Je me figure que Werther, l’année suivante, le réconcilia un peu avec la littérature de son fils. Que de fois il dut se dire, en lisant les malheurs et les souffrances du jeune Werther : — « Comme c’est bien fait ! » Je ne parle pas des peines d’amour, qui ont pris toute la place dans l’imagination du public ; je parle des souffrances d’un être ardent et supérieur comme l’était Goethe lui-même, ambitieux comme lui, et bourgeois, toujours comme lui, qui veut sortir de sa sphère, se mêler aux grands sous prétexte qu’il a plus de mérite qu’eux, et qui se heurte à tant de préjugés de caste, reçoit tant d’avanies, qu’il prend, d’écœurement, un pistolet et se tue. L’effort d’un noble représentant de la classe moyenne pour s’élever, sa défaite finale et sa punition, voilà ce qui faisait du roman de Goethe une œuvre profonde, d’une grande portée sociale, en Allemagne, et en 1774. M. Émile Montégut a été, je crois, le premier, dans un admirable article paru ici même[1], à signaler le vrai sens de ce livre fameux. « Supposez, disait-il, que son amour contrarié n’existe point, qu’il n’ait jam ais connu Charlotte, et sa destinée sera la même. Charlotte n’est dans sa vie qu’un accident qui sert à précipiter le dénoûment ; voilà tout. Le grand malheur de Werther, c’est qu’il existe une contradiction entre sa condition et ses sentimens. Werther pourra penser comme un prince, il ne sera jamais qu’un bourgeois ; il pourra sentir comme la nature la plus fine et la plus exquise, il ne sera jamais qu’un employé. » Grâce à cette contradiction, il n’y a pas place pour lui dans une société où les bourgeois sont tenus d’accepter les humiliations et de faire des courbettes, et c’est ce que Werther, pour son malheur, n’a pas soupçonné. « Enfant d’un siècle nouveau, animé de sentimens nouveaux, dépourvu de tout préjugé, Werther a cru que tout le monde était aussi franchement dégagé que lui des superstitions du passé. Il s’est trompé. Il n’a pas vu que l’ombre du passé s’étendait sur lui, absolument comme l’ombre du moyen âge s’étend sur Hamlet. Il pense comme un homme moderne, et il ne voit pas que le spectre de l’ancien régime le poursuit. »

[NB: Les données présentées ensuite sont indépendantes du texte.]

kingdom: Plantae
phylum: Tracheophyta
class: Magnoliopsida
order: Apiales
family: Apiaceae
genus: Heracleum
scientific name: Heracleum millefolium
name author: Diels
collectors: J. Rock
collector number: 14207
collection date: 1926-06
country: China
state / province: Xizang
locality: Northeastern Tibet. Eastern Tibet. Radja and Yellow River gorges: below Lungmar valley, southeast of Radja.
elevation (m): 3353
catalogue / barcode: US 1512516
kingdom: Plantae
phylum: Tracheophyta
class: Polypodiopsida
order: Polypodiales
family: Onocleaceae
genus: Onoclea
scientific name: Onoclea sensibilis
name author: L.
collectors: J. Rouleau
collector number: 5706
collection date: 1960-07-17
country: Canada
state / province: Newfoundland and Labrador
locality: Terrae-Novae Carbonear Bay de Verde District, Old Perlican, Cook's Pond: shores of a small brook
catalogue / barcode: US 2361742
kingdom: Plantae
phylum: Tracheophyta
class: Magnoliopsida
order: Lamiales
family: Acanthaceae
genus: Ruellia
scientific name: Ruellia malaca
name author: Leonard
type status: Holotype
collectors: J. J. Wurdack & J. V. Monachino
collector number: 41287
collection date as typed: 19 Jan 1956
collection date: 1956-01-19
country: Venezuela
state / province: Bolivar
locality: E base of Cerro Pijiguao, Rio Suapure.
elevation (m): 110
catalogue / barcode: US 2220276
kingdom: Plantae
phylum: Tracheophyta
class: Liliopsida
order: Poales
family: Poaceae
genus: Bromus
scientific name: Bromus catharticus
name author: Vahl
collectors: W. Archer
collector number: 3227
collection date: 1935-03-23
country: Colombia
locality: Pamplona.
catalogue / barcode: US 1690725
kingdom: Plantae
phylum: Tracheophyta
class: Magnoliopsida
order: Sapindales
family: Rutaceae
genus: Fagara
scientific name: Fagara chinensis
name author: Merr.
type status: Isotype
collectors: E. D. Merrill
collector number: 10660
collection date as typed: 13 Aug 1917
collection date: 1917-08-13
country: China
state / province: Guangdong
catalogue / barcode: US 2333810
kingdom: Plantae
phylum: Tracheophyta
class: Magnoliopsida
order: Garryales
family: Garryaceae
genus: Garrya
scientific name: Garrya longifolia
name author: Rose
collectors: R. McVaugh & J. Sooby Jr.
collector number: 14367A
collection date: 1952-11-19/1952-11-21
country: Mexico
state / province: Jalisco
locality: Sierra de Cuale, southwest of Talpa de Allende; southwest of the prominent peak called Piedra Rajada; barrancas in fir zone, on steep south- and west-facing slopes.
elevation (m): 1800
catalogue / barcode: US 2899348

M. Goethe comprenait tout cela, et comme il était fier, mal disposé pour les grands en sa qualité de citoyen d’une ville libre, il n’admettait pas que son fils se mît de gaîté de cœur dans la position humiliante de Werther à la soirée du comte de C***. Le

  1. 15 juillet 1855. Réimprimé dans un volume intitulé : Types littéraires et fantaisies esthétiques (Hachette).